Residents and elected leaders throughout the Rio Grande Valley had bristled at the idea of a border fence, fearing both the loss of private land and the message it would send to their sister communities in Mexico.
But last fall, Salinas and his Cameron County counterpart, Carlos Cascos, suggested the levee compromise, figuring they could fix two problems at the same time.
“I think that’s a big victory for all of us here,” Cascos said.
That all sounds good, but there are some concerns as well.
The No Border Wall Coalition says the Department of Homeland Security should begin a new Environmental Impact Statement for the Rio Grande Valley if it intends to back the so-called “vertical levee” plan.

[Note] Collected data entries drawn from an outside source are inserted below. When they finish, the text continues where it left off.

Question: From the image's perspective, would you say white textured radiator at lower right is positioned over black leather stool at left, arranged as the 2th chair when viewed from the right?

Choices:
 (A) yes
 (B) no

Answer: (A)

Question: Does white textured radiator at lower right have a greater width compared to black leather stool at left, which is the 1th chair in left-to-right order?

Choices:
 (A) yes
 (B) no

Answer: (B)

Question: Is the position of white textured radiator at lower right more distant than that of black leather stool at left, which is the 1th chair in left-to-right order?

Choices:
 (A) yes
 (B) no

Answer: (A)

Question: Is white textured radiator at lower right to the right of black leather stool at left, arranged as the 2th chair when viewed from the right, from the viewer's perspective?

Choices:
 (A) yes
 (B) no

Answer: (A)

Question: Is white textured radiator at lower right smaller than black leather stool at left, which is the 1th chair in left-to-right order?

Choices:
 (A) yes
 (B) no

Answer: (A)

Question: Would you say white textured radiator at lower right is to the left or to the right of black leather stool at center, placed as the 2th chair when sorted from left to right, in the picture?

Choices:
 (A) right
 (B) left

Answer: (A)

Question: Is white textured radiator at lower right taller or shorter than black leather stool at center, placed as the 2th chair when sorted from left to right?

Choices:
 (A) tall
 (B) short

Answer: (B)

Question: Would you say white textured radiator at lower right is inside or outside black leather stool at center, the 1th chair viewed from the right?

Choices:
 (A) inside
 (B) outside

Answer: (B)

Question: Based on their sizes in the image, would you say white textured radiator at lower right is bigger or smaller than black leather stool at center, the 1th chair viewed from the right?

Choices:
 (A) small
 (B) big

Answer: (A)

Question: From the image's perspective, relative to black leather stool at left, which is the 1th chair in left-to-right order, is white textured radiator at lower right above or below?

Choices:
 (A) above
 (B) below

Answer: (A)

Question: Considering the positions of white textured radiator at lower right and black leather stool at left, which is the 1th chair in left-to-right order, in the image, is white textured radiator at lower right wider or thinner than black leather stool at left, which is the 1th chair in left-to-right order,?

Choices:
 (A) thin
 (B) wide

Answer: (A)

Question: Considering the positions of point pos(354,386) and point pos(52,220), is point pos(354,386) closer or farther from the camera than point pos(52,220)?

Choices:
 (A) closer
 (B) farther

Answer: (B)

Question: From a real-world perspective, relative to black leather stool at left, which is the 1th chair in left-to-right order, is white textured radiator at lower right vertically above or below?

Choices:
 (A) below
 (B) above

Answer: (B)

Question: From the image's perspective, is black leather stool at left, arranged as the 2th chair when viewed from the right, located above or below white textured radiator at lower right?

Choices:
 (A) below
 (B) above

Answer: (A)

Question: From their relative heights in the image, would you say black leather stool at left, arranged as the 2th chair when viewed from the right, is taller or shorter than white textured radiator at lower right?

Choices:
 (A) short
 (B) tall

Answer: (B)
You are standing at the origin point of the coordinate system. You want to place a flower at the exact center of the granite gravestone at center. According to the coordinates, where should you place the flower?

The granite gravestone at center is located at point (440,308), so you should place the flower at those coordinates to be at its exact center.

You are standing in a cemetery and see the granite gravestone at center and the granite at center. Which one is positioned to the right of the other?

“We are concerned that DHS intends to push through the idea of a wall-levee combination in the Rio Grande Valley before it has been thoroughly evaluated,” said NBW spokesperson Stefanie Herweck.
“If DHS is serious about their plan they must prove the efficacy and safety of the wall-levee combo with the appropriate engineering and hydrological studies.”
[…]
Herweck said new engineering and hydrological studies on the levee-fence combo plan should be made available for public review in a new draft EIS for the Valley.
“Construction should not begin unless we can be assured that this will not put the safety of Texas residents at risk,” she said.
“DHS should not start tearing the sides off of our levees, and possibly destabilizing them ahead of hurricane season, until they know how the wall will impact the levees’ structural integrity.”
Herweck said a cautious approach would see DHS abandon the plan to begin fence or levee-fence construction in the spring, so that Valley residents do not go into hurricane season with the levees in a compromised state.
Sounds reasonable to me. This whole process has moved much too fast anyway, so a little slowing down is in order. Link via South Texas Chisme.